=== What is being asked ===
Count the lines of the records that contain the string "優先設定を管理する" and reply with only the number.

(Input data Opens)

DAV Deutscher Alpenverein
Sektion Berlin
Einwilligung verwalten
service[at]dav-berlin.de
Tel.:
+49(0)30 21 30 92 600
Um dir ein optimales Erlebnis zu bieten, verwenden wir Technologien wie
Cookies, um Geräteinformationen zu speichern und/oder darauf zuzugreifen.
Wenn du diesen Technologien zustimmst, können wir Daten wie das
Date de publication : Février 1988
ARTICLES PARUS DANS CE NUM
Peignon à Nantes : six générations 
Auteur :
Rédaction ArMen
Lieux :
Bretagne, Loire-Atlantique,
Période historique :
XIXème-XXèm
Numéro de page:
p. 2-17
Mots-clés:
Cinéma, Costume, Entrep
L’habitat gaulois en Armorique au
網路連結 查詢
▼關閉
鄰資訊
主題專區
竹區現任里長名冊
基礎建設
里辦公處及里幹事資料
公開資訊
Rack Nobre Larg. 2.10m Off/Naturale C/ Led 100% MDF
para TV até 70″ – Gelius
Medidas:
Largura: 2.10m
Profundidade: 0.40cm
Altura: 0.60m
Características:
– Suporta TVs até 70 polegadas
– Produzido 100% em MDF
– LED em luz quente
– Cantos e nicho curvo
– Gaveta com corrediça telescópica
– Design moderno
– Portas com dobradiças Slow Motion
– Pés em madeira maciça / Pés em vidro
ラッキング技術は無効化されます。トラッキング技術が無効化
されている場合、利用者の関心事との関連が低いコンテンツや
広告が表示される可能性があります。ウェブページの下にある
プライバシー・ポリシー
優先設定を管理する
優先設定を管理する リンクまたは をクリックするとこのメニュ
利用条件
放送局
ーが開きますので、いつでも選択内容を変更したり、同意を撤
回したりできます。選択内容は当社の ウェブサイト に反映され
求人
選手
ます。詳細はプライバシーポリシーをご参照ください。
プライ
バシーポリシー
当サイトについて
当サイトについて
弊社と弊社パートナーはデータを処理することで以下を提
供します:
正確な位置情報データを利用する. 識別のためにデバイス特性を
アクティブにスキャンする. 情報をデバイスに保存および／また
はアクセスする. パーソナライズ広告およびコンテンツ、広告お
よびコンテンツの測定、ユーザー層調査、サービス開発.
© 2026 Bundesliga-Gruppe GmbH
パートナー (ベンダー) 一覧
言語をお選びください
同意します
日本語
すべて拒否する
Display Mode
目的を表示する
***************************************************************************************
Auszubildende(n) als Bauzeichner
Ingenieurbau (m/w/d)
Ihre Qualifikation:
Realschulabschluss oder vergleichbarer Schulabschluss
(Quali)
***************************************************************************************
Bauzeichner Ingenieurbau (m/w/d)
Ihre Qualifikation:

(Input data Closes)

=== Problem solution ===
2